--- Extracted entries ---

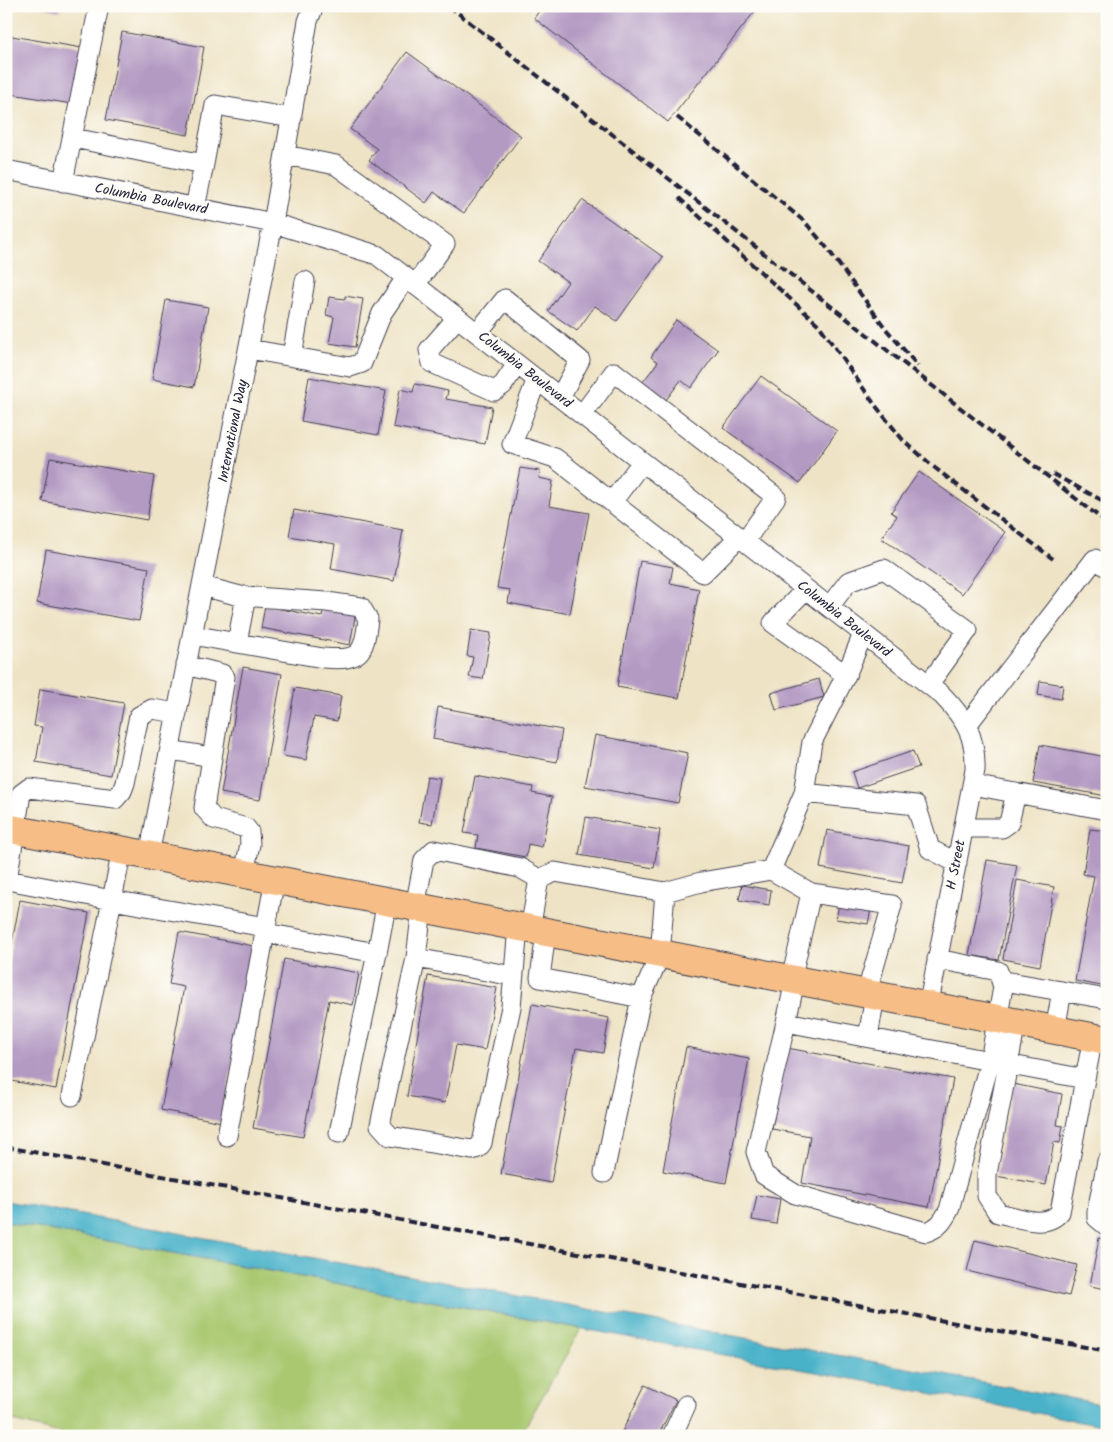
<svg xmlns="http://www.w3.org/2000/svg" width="1113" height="1442" font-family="Kalam,sans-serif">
	<rect width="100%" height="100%" fill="#fdfcf7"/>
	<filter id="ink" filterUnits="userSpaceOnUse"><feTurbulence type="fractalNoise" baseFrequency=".02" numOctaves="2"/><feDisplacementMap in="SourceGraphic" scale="10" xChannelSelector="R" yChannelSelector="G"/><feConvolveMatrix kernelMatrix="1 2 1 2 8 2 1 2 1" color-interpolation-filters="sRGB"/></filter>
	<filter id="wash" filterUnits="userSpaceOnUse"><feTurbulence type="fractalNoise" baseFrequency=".0096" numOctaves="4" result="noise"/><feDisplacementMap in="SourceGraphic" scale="20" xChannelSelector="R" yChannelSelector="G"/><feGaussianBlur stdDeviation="1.12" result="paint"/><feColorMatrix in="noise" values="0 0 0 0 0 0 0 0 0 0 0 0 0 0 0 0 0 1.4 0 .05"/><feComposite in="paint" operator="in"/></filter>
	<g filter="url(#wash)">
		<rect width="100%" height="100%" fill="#eee3c5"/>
		<path fill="#a9c870" stroke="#667556" d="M6,1222L581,1329L520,1436H72L6,1419Z"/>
		<path fill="#4ab2c9" stroke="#366a82" d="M6,1201L1107,1405V1426L6,1222Z"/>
		<g id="blocks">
			<path fill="#b39ac2" d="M39,6H60L59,11Z
				M543,6H759L668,122L534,18Z
				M122,32L204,47L188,135L106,120Z
				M6,35L82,48L72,104L6,93Z
				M407,52L521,136L464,213L434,192L426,203L369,160L377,149L350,129Z
				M582,200L663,257L617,321L595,306L577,331L548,311L568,282L538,261Z
				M345,296L363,299L355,347L329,343L334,317L326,315L329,297L345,299Z
				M166,300L208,307L194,387L152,379Z
				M676,320L718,350L691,388L681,380L666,400L642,383L658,362L651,357Z
				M761,376L837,431L800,483L723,428Z
				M309,377L386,391L378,435L301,421Z
				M415,384L448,391L446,399L492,407L485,444L393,427L400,389L413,392Z
				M50,458L154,476L147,520L42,501Z
				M520,468L540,471L539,478L553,481L549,506L589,513L570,614L508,603L510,590L497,588Z
				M919,472L1005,532L962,594L881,538L897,516L891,512Z
				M294,510L403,530L394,581L331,569L335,544L289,536Z
				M46,550L149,568L139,621L37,603Z
				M640,561L673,567L670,583L699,589L679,698L617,687Z
				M265,606L322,617L324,606L356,612L350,645L261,628Z
				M471,630L491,633L483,679L469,677L473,657L467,656Z
				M243,667L282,674L260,800L221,793Z
				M819,679L824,697L776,710L771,693Z
				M1040,681L1063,685L1061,699L1038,695Z
				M295,688L341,696L337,721L314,717L306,760L283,756Z
				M40,689L124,703L111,775L36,762L42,727L34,726Z
				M438,707L562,730L557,762L433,739Z
				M595,735L688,753L678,803L585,786Z
				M1040,745L1107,757V796L1033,783Z
				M913,751L919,767L857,788L852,772Z
				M427,776L440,778L432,824L419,822Z
				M475,776L533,787L532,793L552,797L542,847L528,844L526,857L476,848L478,835L464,833Z
				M586,817L660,830L654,868L579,855Z
				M1090,829L1107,831V987L1075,981L1094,876L1083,874Z
				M827,830L909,846L902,883L820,868Z
				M987,860L1017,865L999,960L969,955Z
				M1017,880L1054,887L1040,966L1003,959Z
				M742,885L771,890L769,905L739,900Z
				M20,900L89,913L56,1089L6,1080V975Z
				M839,904L871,909L868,924L836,919Z
				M179,932L254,946L222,1122L161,1110L184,987L169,984Z
				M284,959L359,973L353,1005L329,1000L303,1137L253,1128Z
				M428,976L497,988L485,1050L456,1045L445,1103L407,1096Z
				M532,1004L609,1018L603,1053L576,1048L551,1183L501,1174Z
				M686,1047L749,1059L726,1183L663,1171Z
				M787,1048L953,1079L929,1207L802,1183L810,1136L772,1129Z
				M1013,1084L1062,1094L1057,1125L1063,1126L1060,1143L1054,1142L1046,1185L996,1176Z
				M757,1195L780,1199L776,1224L752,1220Z
				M1099,1238L1107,1240V1289L1090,1286Z
				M975,1240L1077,1265L1069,1296L967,1271Z
				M645,1385L676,1400L658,1436H620Z"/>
		</g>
	</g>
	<g filter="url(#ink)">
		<use href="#blocks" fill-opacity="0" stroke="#413f50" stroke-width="1"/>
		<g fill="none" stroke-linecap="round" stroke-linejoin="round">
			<defs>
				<path id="minor" d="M73,138L204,164L195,208
					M285,155L336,165L445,244L415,285
					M204,164L215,105L292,118
					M6,170L273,223L377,255L942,695C965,719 976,735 975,770L928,1007
					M63,182L99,6
					M457,318L429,350L432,363L494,391L503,385L517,364
					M477,333L505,299L580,360L560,397
					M249,349L350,367L362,363L382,313L406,278
					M292,356L305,281
					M537,379L512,444L555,458L703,573L739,537
					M582,415L614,372L776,497L745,541
					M612,502L642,462
					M806,589L773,623L846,675
					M829,607L848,582L884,569L968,630L929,684
					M192,635L323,658C360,661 364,655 368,619L361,607L327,602L240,596L202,586
					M237,643L246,596
					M186,665L222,674L225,677L204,808L214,819L246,828L249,832L250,844L244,873
					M967,725L1095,559L1107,567
					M170,750L212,757
					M972,785L1107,810
					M804,793L812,742L847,673L863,634
					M964,828H1002L1009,823L1016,793
					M122,850L112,900L7,880L21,794L29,788L115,799L122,791L125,783L139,716L152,709L177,713
					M149,855L273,223L308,21L314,6
					M771,870L811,893L892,905L866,995
					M415,907L424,860L434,850L520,868L539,879
					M422,908L416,958L513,976
					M530,929L539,879L555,872L665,892L701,882L771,870L804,793L916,805L930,849L957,863
					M546,932L540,978L641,998L660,955L665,892
					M265,933L377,953L387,901
					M416,958L380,1125L390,1136L472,1150L478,1148L482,1143L511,1007L518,927
					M937,959L998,971L1003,987
					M791,980L811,893
					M795,981L786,1022L990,1061L1003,987L1010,982L1107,999
					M786,1022L756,1152L764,1175L795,1194L926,1232C939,1228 943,1221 949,1210L990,1061L1085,1079L1093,1037
					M1016,1023L987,1174V1196L998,1213C1018,1217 1045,1230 1060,1212L1085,1079
					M1055,1030L1062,991
					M868,1037L875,996
					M72,1096L112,900L266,927
					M339,1133L377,953
					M227,1136L275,879
					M1107,1161L1097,1211V1218L1107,1226
					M604,1173L641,998
					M672,1436L686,1405"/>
				<path id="highway" d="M6,828L1107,1040"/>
			</defs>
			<use href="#minor" stroke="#413f50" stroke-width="21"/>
			<use href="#highway" stroke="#413f50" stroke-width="30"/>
			<use href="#minor" stroke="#fff" stroke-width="19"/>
			<use href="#highway" stroke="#f6be86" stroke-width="28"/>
			<path stroke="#22223b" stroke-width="4" stroke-dasharray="8 4" stroke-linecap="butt" d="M449,6L1107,523
				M677,117L805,222L827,248L886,329L918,366
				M679,198L819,325L875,405L903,440L935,468L1053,559
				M1053,474L1107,503
				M6,1147L1107,1351"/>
		</g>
	</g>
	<g text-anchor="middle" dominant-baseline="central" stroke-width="5" stroke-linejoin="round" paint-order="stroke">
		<g font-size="14" fill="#22223b" stroke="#fdfcf7">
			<text transform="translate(151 199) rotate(11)">Columbia Boulevard</text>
			<text transform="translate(525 370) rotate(38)">Columbia Boulevard</text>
			<text transform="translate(233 431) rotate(-79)">International Way</text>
			<text transform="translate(844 619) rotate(38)">Columbia Boulevard</text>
			<text transform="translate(956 865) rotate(-79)">H Street</text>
		</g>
	</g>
	<rect width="1113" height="1442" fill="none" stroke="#fdfcf7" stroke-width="25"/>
</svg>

---

> What is needed
Which lines in the material contain the word "round"? Pull each of them out.

> Answer
		<g fill="none" stroke-linecap="round" stroke-linejoin="round">
	<g text-anchor="middle" dominant-baseline="central" stroke-width="5" stroke-linejoin="round" paint-order="stroke">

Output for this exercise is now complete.